Exercise aim: Can you rewrite the stretch of the records below from the line containing "Document page, 2001x1125 pixels." through the line containing "picture [596, 295, 1335, 846]", changing "Identify" to "Detect" and keeping everything else the same? Give back only those lines.

Material for this exercise:
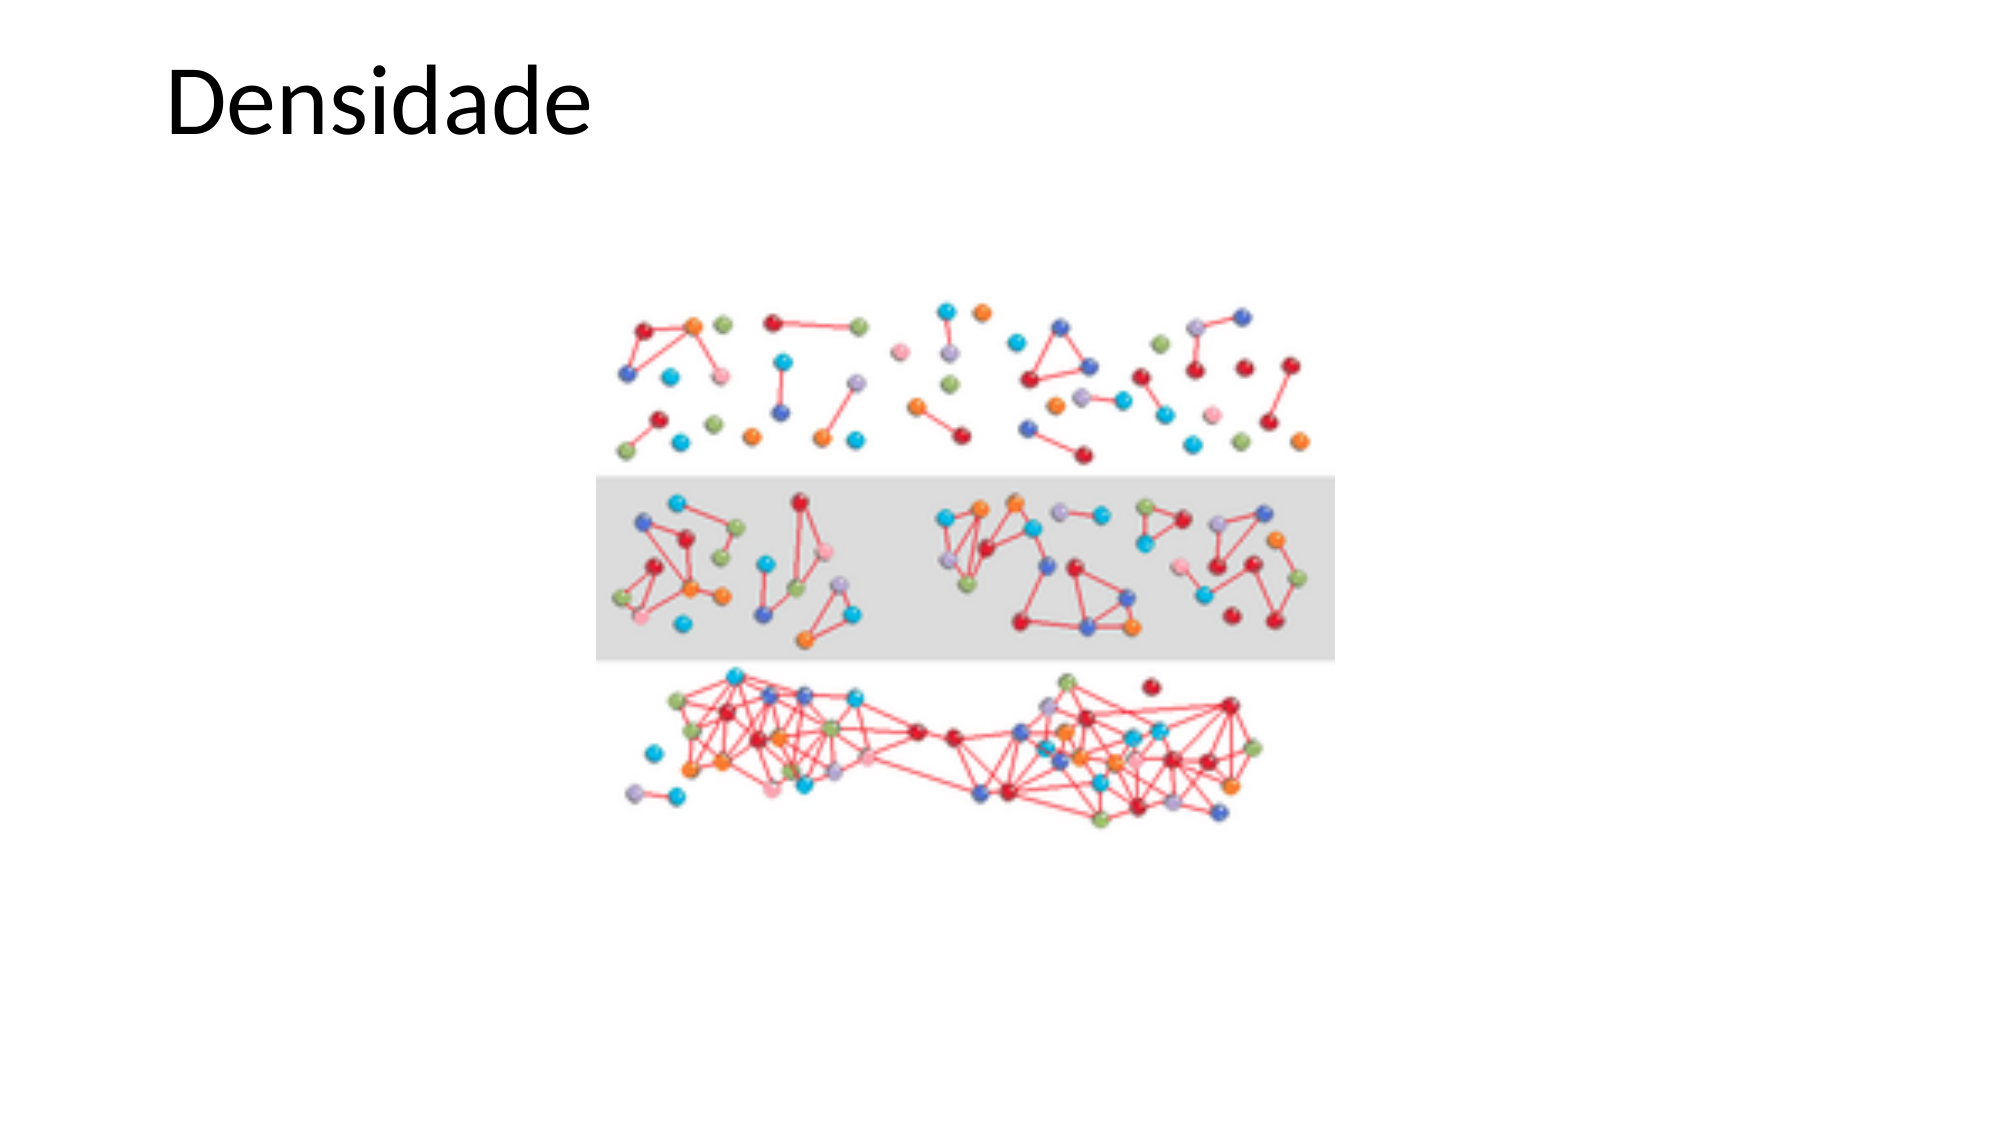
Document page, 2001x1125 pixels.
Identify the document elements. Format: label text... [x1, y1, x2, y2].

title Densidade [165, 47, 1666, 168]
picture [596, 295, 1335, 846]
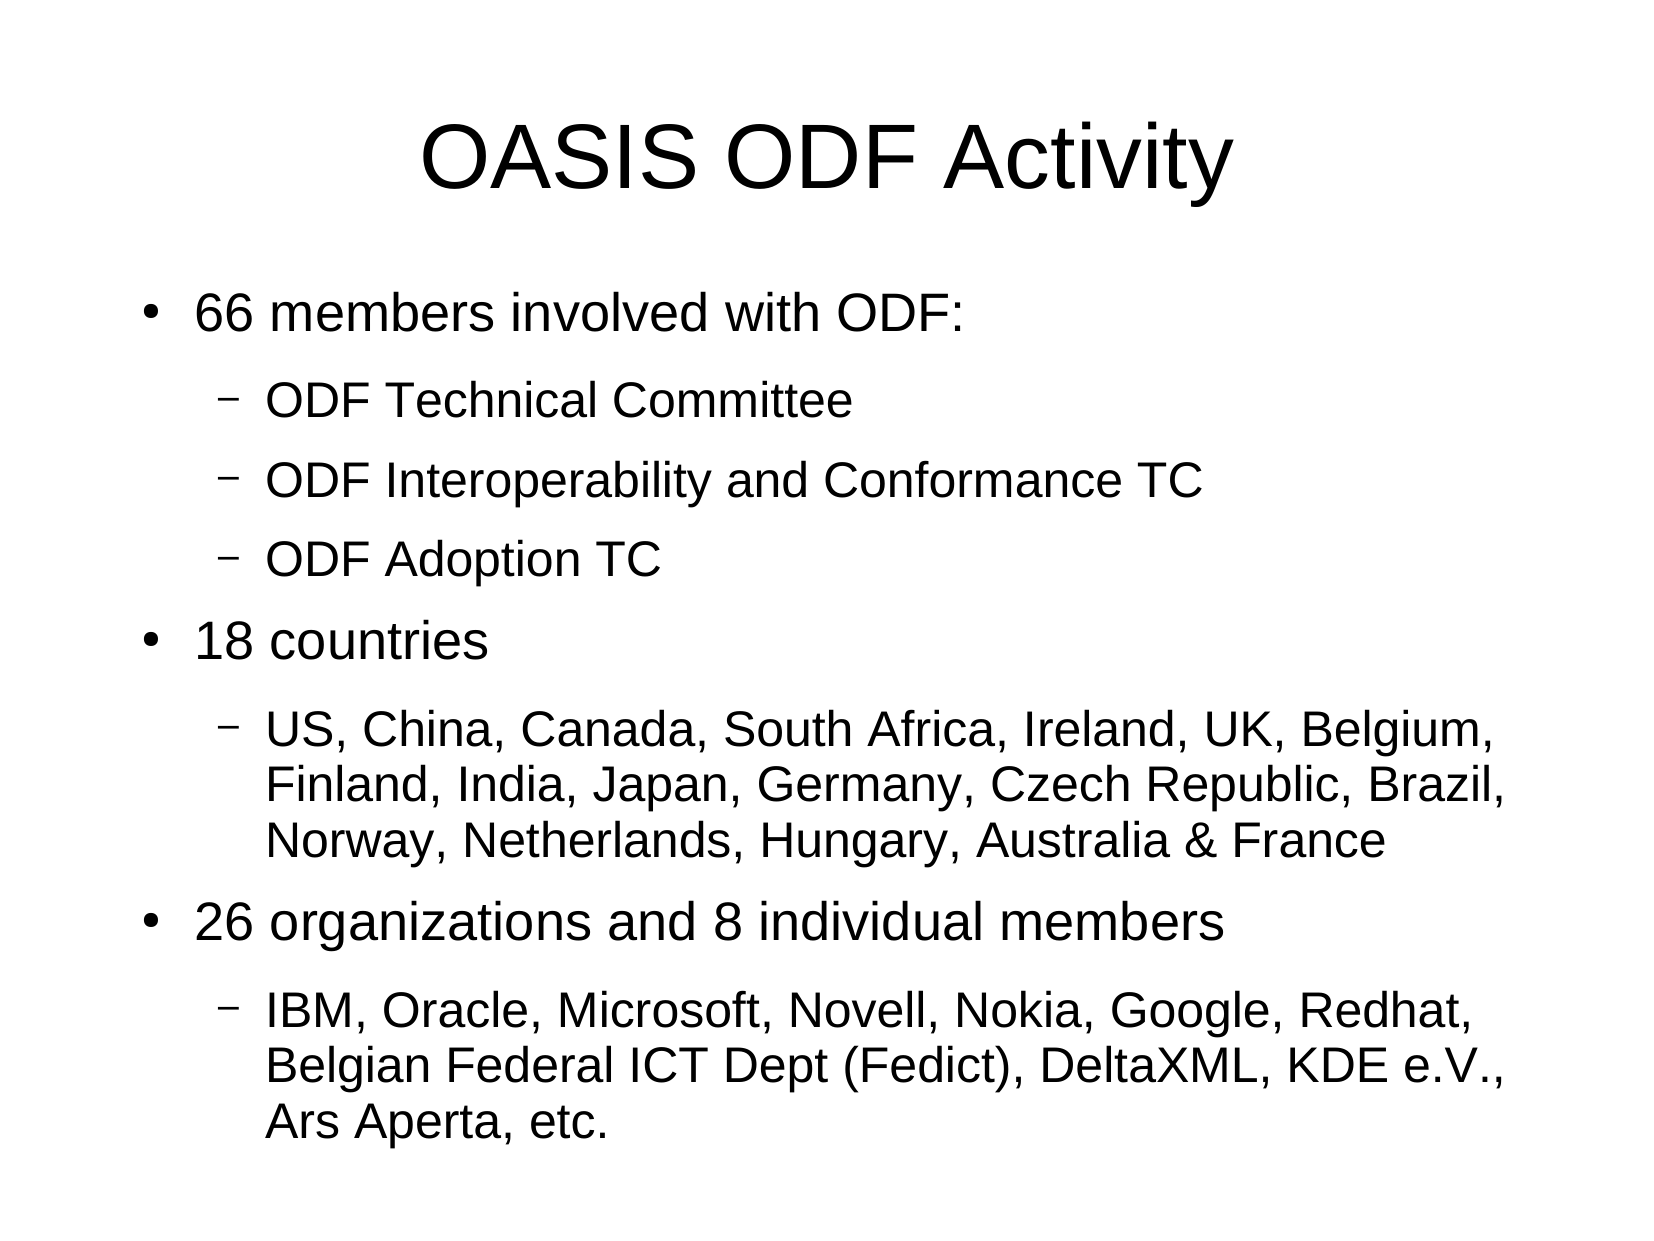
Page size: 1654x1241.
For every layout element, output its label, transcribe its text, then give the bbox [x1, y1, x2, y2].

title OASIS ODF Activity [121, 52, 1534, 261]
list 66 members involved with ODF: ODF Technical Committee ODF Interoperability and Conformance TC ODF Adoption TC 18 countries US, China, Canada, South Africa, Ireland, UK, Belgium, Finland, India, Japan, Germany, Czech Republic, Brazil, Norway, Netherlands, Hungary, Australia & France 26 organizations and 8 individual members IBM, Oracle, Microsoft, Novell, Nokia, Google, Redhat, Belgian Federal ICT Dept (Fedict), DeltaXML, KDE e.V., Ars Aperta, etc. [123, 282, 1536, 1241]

==

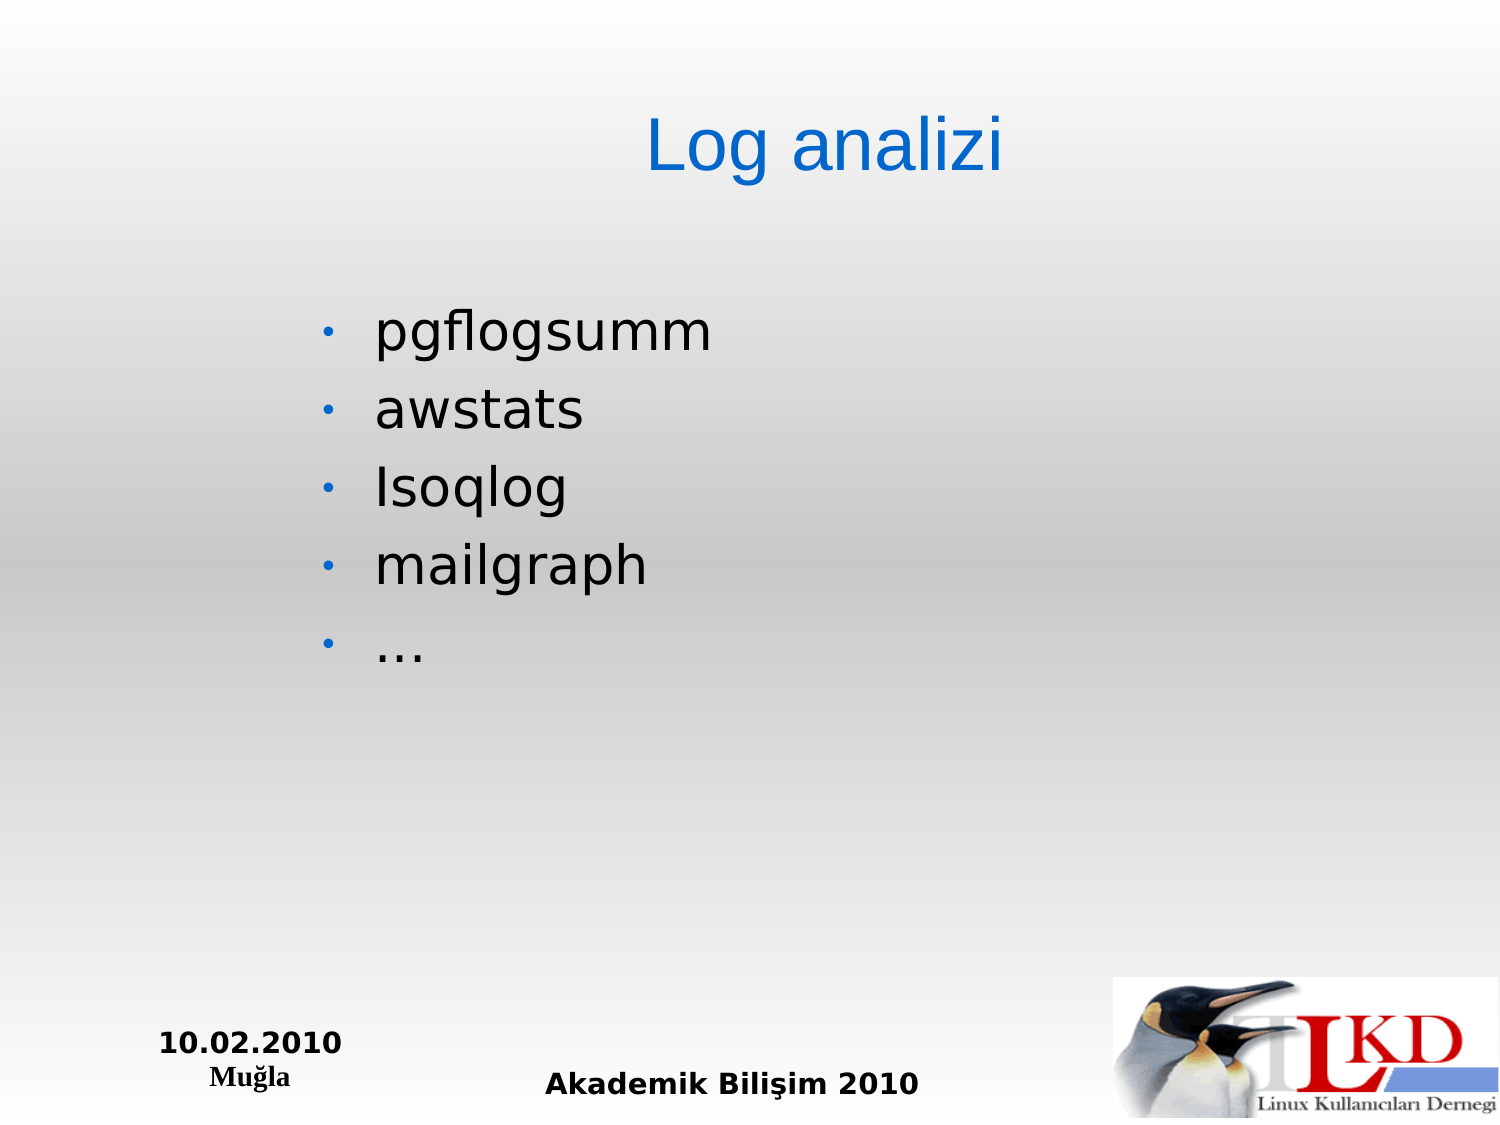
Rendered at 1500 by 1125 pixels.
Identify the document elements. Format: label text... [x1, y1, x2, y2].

---

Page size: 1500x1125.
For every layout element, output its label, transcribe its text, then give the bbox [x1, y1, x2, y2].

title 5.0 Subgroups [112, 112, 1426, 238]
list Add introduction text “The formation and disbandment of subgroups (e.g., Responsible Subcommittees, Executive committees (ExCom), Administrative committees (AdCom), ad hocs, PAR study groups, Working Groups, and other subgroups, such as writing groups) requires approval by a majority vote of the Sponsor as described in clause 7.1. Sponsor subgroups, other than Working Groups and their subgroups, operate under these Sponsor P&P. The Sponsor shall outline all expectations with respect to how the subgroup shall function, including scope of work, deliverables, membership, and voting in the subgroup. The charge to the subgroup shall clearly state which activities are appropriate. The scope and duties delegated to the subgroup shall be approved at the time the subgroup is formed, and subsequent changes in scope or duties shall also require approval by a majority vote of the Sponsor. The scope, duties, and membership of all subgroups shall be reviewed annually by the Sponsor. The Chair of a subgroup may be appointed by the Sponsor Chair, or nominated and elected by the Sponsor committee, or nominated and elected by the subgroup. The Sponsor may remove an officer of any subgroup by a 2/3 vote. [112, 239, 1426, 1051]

Result for this exercise:
Document page, 2001x1125 pixels.
Detect the document elements. Format: label text... [x1, y1, x2, y2].

title Densidade [165, 47, 1666, 168]
picture [596, 295, 1335, 846]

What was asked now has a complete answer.